ONNX Runtime Mobile Benchmarks
Performance Comparison
ONNX Runtime mobile speed tests:
MobileNet V2 (Image Classification):
- iOS (CoreML): 15ms
- Android (NNAPI): 18ms
- CPU fallback: 45ms
ResNet-50:
- iOS (CoreML): 35ms
- Android (NNAPI): 42ms
- CPU fallback: 180ms
BERT-base (Text):
- iOS: 85ms
- Android: 95ms
- CPU: 320ms
[Image Alt Text: ONNX Runtime mobile performance benchmarks across platforms]
Memory Footprint
ONNX Runtime mobile resource usage:
Runtime Size:
- iOS: ~8MB
- Android: ~12MB
- React Native: ~15MB
Model Sizes (quantized):
- MobileNet V2: 3.5MB
- ResNet-50: 25MB
- BERT-base: 110MB
Peak Memory:
- MobileNet V2: ~50MB
- ResNet-50: ~200MB
- BERT-base: ~450MB
Real-World ONNX Runtime Mobile Applications
Computer Vision
ONNX Runtime mobile vision apps:
Object Detection:
- YOLO models
- Real-time processing
- Bounding boxes
- Classification
Image Segmentation:
- Semantic segmentation
- Instance segmentation
- Medical imaging
- AR applications
Face Recognition:
- Face detection
- Landmark detection
- Expression analysis
- Identity verification
[Image Alt Text: ONNX Runtime mobile computer vision applications examples]
Natural Language Processing
ONNX Runtime mobile NLP:
Text Classification:
- Sentiment analysis
- Spam detection
- Category prediction
- Language identification
Named Entity Recognition:
- Person names
- Organizations
- Locations
- Dates/times
Question Answering:
- Context-based QA
- Extractive answers
- Mobile assistants
Audio Processing
ONNX Runtime mobile audio:
Speech Recognition:
- Voice commands
- Transcription
- Speaker identification
Audio Classification:
- Sound detection
- Music genre
- Acoustic scenes
Voice Enhancement:
- Noise reduction
- Echo cancellation
- Audio upsampling
Troubleshooting ONNX Runtime Mobile
Common Issues
ONNX Runtime mobile problems:
Model Load Failures:
Error: Failed to load model
Solution:
- Check ONNX opset version
- Verify model path
- Ensure compatible operators
- Update ONNX Runtime
Inference Errors:
Error: Shape mismatch
Solution:
- Verify input dimensions
- Check data type
- Validate preprocessing
- Review model specs
[Image Alt Text: ONNX Runtime mobile troubleshooting decision tree]
Performance Issues:
Problem: Slow inference
Solutions:
- Enable hardware acceleration
- Quantize model
- Optimize graph
- Reduce input size
- Check provider priority
Debugging Tips
ONNX Runtime mobile debugging:
Enable Logging:
import onnxruntime as ort
# Set logging level
ort.set_default_logger_severity(0) # Verbose
# Log to file
ort.set_default_logger_verbosity(3)
Profile Performance:
# Enable profiling
sess_options = ort.SessionOptions()
sess_options.enable_profiling = True
session = ort.InferenceSession('model.onnx', sess_options)
# After inference
prof_file = session.end_profiling()
print(f"Profiling data: {prof_file}")
The Verdict on ONNX Runtime Mobile
ONNX Runtime mobile delivers on its promise of write-once, run-anywhere machine learning.
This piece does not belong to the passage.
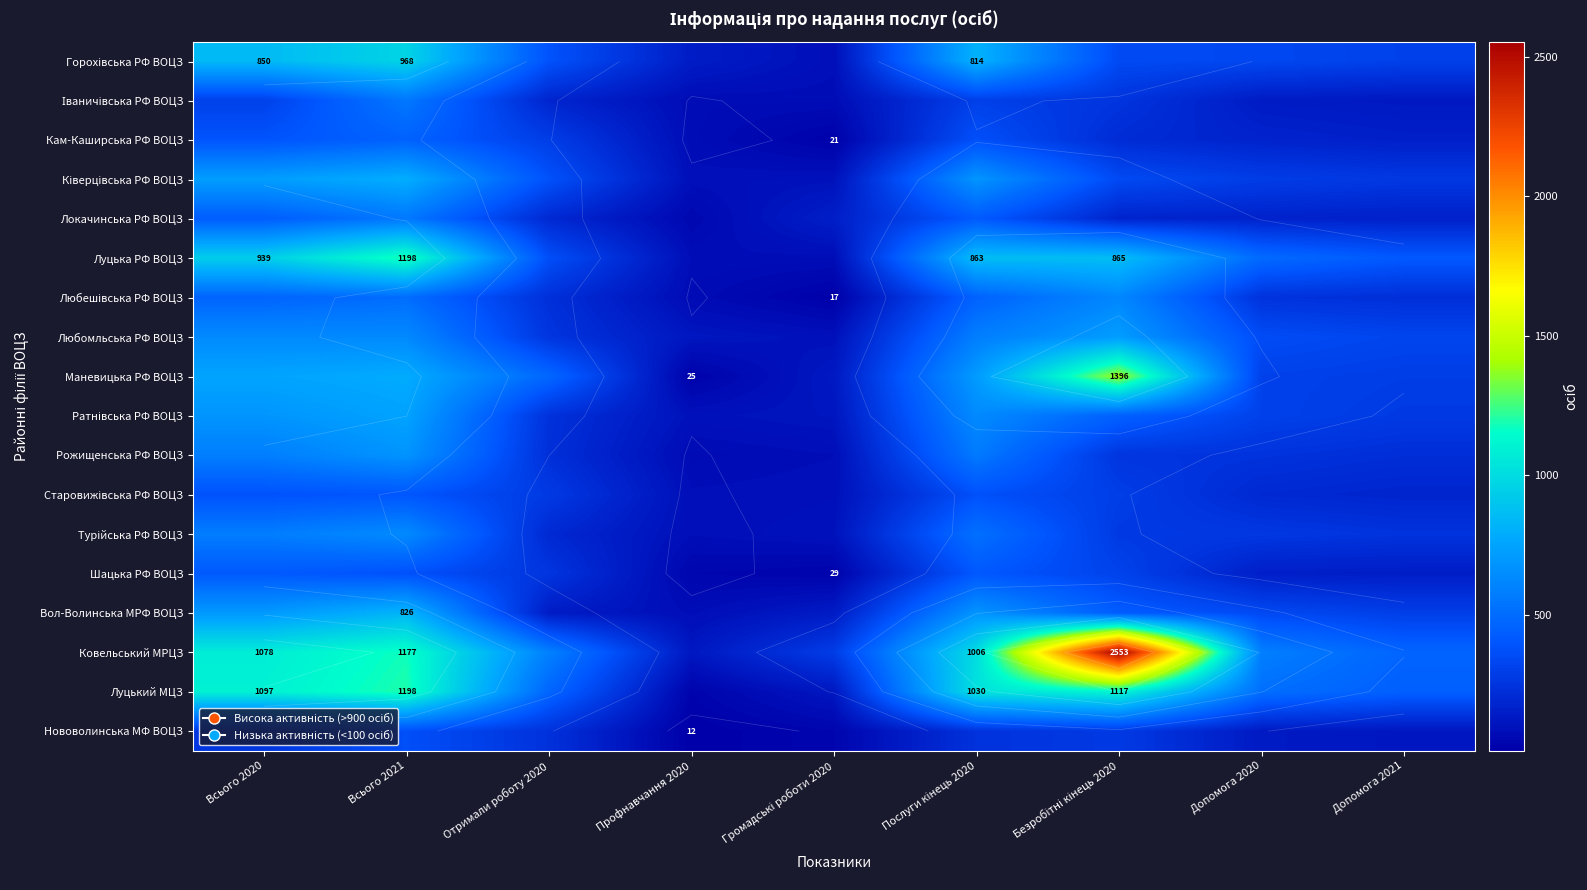

How many values in the Ковельський МРЦЗ series are below 593?

4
The combination of framework flexibility, platform coverage, and performance optimization makes it an excellent choice for cross-platform mobile AI development.
Choose ONNX Runtime Mobile For:
- ✅ Cross-platform apps
- ✅ Framework flexibility
- ✅ Production optimization
- ✅ Performance requirements
- ✅ Model portability
Consider Alternatives If:
- ❌ Platform-specific optimizations crucial
- ❌ Need largest model library
- ❌ Require extensive tutorials
- ❌ Want first-party framework
- ❌ Prefer native tools
Key Takeaways:
- Framework-agnostic deployment
- Excellent performance
- Consistent cross-platform API
- Active Microsoft support
- Growing adoption
ONNX Runtime mobile bridges the gap between AI research and mobile production. Train in your preferred framework, optimize once, deploy everywhere—exactly as promised.
For teams building cross-platform mobile AI applications, ONNX Runtime mobile significantly reduces development complexity while maintaining performance. It’s mature, well-supported, and production-ready.
The future of mobile ML is cross-platform, and ONNX Runtime mobile leads that future today.